*** TASK MATERIAL ***

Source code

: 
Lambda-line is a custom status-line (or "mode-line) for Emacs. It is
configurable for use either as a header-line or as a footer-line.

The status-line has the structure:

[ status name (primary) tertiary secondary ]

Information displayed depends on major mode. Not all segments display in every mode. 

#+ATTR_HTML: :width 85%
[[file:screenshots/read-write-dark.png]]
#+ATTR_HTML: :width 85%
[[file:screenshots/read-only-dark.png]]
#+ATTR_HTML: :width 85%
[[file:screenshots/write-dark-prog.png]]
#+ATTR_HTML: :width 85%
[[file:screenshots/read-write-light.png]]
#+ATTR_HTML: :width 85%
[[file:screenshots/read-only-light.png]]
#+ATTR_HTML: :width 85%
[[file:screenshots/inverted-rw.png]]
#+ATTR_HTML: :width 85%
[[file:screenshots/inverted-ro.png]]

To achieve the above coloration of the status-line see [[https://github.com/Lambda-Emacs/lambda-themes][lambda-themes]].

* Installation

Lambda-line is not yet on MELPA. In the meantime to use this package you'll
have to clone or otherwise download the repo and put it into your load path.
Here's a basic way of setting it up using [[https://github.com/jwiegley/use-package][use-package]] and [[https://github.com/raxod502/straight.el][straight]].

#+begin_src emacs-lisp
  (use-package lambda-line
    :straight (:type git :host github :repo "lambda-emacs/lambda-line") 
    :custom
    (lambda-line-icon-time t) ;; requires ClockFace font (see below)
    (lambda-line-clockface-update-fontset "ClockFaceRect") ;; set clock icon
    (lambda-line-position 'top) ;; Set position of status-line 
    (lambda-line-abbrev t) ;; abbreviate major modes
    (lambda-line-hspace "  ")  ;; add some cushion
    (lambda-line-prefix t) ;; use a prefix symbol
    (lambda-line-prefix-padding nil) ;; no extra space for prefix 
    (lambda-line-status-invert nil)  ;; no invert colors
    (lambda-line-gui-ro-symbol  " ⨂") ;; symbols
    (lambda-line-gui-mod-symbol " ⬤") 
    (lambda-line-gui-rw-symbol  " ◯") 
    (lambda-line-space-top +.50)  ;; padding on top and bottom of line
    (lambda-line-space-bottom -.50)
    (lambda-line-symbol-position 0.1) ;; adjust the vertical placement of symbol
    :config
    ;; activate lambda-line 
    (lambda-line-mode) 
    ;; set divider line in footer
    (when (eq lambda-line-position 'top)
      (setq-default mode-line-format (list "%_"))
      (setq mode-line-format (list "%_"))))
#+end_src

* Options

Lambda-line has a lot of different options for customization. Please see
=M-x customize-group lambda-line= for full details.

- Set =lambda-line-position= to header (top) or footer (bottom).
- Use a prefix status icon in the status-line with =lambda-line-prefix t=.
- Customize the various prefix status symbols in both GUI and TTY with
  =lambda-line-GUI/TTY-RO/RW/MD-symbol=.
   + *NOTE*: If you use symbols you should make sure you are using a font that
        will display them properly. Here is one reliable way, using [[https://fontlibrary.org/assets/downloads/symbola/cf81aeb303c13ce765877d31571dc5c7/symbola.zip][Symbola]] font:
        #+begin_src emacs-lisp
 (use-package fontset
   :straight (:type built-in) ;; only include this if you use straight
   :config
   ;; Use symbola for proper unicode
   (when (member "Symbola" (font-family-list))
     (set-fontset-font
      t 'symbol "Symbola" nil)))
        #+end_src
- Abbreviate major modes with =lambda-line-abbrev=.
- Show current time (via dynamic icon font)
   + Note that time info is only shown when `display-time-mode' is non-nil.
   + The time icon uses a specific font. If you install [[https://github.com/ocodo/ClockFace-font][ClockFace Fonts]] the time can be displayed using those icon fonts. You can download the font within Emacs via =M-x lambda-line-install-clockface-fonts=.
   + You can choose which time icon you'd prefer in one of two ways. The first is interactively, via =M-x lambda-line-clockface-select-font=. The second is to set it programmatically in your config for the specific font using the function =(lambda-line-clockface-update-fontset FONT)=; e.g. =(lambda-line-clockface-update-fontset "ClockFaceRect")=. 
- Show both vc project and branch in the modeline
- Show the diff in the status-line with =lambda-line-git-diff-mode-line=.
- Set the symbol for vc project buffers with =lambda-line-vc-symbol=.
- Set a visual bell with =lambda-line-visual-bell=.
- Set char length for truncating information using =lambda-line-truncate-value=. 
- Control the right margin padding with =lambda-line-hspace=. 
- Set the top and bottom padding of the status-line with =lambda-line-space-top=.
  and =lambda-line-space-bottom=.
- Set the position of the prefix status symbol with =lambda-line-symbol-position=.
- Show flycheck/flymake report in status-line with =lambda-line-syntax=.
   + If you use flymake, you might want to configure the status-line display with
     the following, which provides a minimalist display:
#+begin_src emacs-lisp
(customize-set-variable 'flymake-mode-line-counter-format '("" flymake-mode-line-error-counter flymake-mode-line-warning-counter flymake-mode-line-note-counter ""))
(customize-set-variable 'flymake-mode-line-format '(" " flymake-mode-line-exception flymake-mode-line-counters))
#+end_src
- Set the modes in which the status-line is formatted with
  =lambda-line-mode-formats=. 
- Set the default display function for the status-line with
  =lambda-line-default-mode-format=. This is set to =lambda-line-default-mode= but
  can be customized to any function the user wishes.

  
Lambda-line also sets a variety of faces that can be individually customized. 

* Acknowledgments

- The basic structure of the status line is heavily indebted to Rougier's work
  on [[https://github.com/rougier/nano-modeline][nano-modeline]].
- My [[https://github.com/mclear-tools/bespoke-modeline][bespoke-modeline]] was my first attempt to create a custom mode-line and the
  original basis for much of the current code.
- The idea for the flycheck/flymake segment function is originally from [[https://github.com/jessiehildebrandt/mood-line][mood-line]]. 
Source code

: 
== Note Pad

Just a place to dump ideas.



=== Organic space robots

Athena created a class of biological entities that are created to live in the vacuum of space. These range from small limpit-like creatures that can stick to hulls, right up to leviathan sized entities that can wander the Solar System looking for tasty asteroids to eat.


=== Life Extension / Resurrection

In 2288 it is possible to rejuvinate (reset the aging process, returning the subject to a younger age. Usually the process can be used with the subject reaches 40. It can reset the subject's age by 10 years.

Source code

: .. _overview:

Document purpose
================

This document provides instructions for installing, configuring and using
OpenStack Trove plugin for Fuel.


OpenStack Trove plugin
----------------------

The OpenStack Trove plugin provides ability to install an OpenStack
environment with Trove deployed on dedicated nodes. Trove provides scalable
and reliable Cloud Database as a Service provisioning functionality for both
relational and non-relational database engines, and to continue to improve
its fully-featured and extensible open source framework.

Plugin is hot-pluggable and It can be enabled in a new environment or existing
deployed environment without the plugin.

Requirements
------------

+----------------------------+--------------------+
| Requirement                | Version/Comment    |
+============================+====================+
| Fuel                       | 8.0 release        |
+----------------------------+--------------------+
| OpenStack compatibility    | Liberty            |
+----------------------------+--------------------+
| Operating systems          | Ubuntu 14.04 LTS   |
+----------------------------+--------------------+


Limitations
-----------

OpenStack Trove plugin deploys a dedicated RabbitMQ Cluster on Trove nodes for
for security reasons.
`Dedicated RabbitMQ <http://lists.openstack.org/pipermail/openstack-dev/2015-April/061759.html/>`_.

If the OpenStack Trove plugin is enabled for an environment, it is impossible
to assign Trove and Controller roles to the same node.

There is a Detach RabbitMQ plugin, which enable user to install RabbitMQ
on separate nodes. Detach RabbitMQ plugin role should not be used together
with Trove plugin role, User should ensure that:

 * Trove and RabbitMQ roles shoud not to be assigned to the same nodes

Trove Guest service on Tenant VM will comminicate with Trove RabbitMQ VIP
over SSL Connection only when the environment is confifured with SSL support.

*** End of TASK MATERIAL ***

■ WORK TO COMPLETE
Your answer should be the lines of the records that hold the string "setq".

■ TASK OUTPUT
      (setq-default mode-line-format (list "%_"))
      (setq mode-line-format (list "%_"))))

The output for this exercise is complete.